Para o diretor da AJAR, José Luís Oliveira, o incumprimento da decisão judicial constitui um “golpe do Estado” no setor da justiça. “O poder que Carmona está a exercer não se baseia na Constituição, pois a nomeação do Presidente da República assentou numa norma entretanto declarada inconstitucional”, afirmou.
Recordou ainda que o presidente do Tribunal de Recurso tem o dever de aplicar a lei: “Fez o contrário. Segundo o artigo 120.º da CRDTL, os tribunais não podem aplicar normas contrárias à Constituição ou aos princípios nela consagrados.”
José Luís Oliveira considerou também que o Chefe de Estado não está a cumprir o compromisso de “cumprir e fazer cumprir a Constituição”. “Se não nos basearmos na lei, isso é poder absoluto. A democracia morre, porque é o poder que prevalece.”
Face à manutenção de Carmona no cargo, a UIJLP “incita as autoridades de Timor-Leste a observarem rigorosamente a Constituição e a respeitarem as decisões dos tribunais, promovendo a imediata regularização da situação e a cessação de quaisquer atos que contrariem o ordenamento jurídico vigente”.
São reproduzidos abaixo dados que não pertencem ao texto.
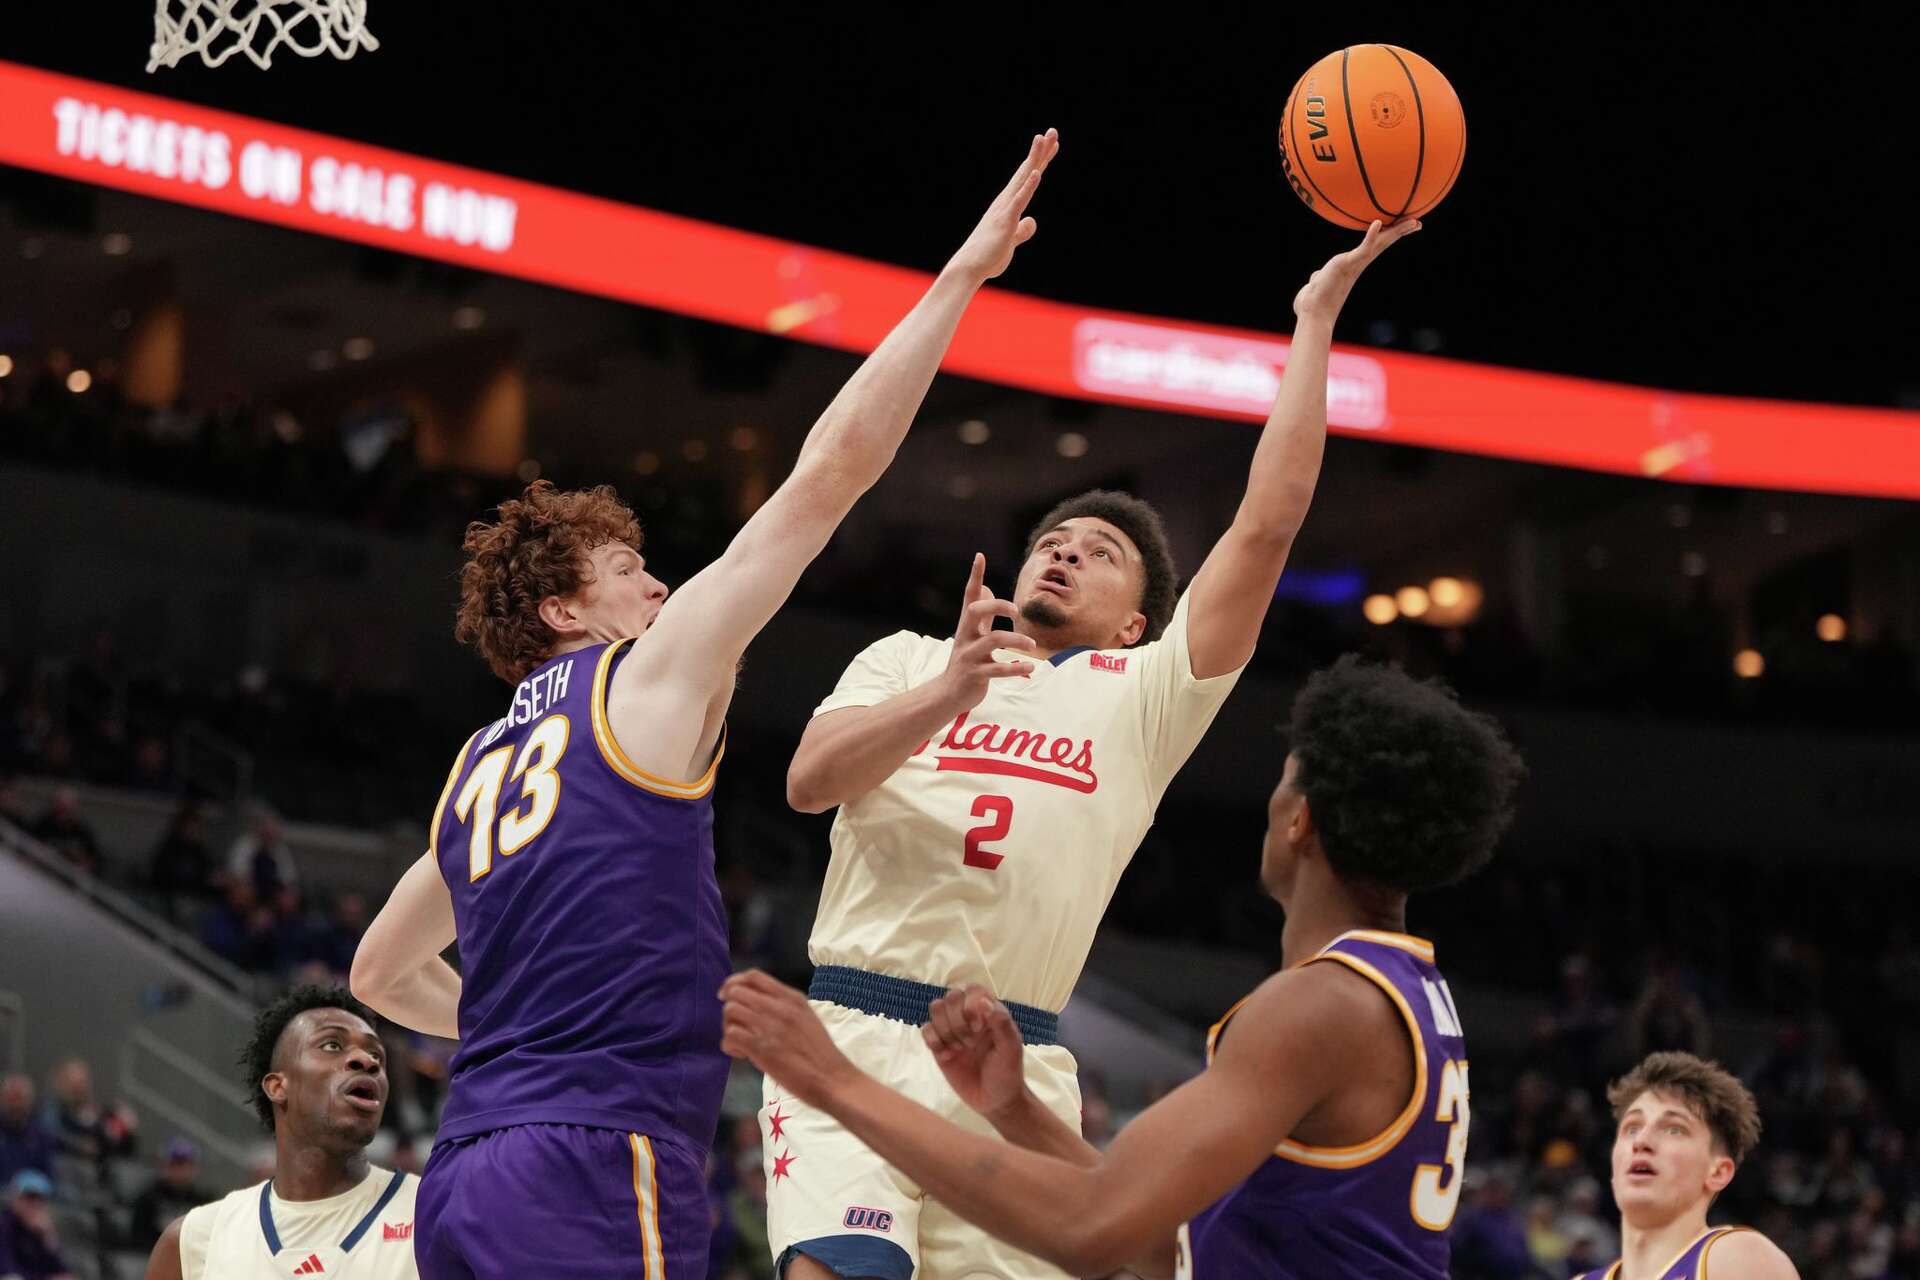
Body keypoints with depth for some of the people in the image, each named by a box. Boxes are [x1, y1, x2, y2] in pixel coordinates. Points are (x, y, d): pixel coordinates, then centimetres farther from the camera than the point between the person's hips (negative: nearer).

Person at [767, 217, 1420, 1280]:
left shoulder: (1142, 697, 16)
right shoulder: (909, 662, 17)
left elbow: (1268, 523, 7)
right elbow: (809, 781, -3)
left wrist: (1314, 321, 6)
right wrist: (947, 694, -19)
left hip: (1013, 1069, 2)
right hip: (857, 1033, -2)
No entanto, o Presidente da República, José Ramos-Horta, disse desconhecer a preocupação da UIJLP, apesar de esta ter sido noticiada pela agência Lusa há uma semana. Questionado repetidamente sobre se irá cumprir o acórdão e nomear outro presidente para o Tribunal, Horta recusou responder diretamente e limitou-se a repetir: “é a gente da FRETILIN que está no Tribunal” — argumento que tem reiterado perante críticas e pedidos de esclarecimento.
O acórdão do Tribunal de Recurso, com força obrigatória geral, vincula todos os órgãos de soberania, incluindo o Presidente da República e os próprios tribunais, que têm o dever constitucional de o acatar.
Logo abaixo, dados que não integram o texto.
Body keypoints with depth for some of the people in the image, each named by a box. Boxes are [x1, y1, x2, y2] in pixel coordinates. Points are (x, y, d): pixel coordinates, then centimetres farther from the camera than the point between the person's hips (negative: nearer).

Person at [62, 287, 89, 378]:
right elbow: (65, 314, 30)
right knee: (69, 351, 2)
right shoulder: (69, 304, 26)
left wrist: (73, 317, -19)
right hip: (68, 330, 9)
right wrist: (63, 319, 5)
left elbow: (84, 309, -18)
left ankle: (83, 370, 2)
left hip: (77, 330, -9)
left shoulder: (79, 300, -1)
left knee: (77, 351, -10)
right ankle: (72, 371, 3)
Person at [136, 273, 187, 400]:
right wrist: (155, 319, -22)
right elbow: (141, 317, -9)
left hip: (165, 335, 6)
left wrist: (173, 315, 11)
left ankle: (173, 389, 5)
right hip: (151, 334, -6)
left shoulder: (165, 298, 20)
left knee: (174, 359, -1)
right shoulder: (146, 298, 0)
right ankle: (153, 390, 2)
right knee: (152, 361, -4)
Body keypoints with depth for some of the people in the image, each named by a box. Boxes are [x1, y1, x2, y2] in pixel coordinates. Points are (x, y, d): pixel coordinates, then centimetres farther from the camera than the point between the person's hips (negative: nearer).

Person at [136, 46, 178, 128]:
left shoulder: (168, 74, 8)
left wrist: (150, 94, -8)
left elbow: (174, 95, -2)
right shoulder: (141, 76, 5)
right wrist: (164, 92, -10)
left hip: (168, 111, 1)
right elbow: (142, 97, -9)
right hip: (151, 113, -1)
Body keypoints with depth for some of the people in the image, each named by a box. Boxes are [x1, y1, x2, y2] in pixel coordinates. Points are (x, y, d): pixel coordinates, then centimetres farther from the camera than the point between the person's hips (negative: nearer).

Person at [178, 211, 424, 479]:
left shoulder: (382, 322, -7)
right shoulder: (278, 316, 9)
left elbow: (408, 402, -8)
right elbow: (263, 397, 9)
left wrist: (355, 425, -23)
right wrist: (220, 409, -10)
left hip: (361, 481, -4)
Perante esta situação, a deputada do Partido de Libertação Popular (PLP), Maria Angelina Lopes Sarmento, insistiu que o foco deve estar no “conteúdo, na preocupação e no que foi discutido na fiscalização abstrata”. Recordou que os partidos da oposição alertam, desde a publicação do acórdão, para a necessidade de o cumprir e que chegaram a solicitar uma aclaração ao Tribunal sobre os efeitos jurídicos da decisão — pedido que nunca obteve resposta.
A deputada classificou o incumprimento como um “ato criminoso” e revelou que já foi apresentada queixa ao Ministério Público no mês passado. Acrescentou ainda que Timor-Leste deve prestar atenção à posição da associação de juízes da CPLP, dada a proximidade política e jurídica com os restantes países-membros.
Maria Angelina Sarmento alertou ainda para possíveis tensões internas no Tribunal de Recurso, caso Carmona continue no cargo: “Pode enfrentar resistência dos próprios juízes na participação em decisões futuras. Vai destruir ou desmoralizar os juízes para trabalharem de forma profissional e com alta integridade, porque há interferências políticas neste processo.”
Confrontado com as críticas e com a preocupação expressa internacionalmente, Afonso Carmona disse não poder comentar o caso, afirmando que “só o Presidente da República pode reagir”, por ter sido ele quem o nomeou. Perante novos pedidos de esclarecimento sobre o cumprimento do acórdão ou sobre o pedido de aclaração, recusou dar entrevista e afastou-se, aludindo à falta de poder para resolver a situação.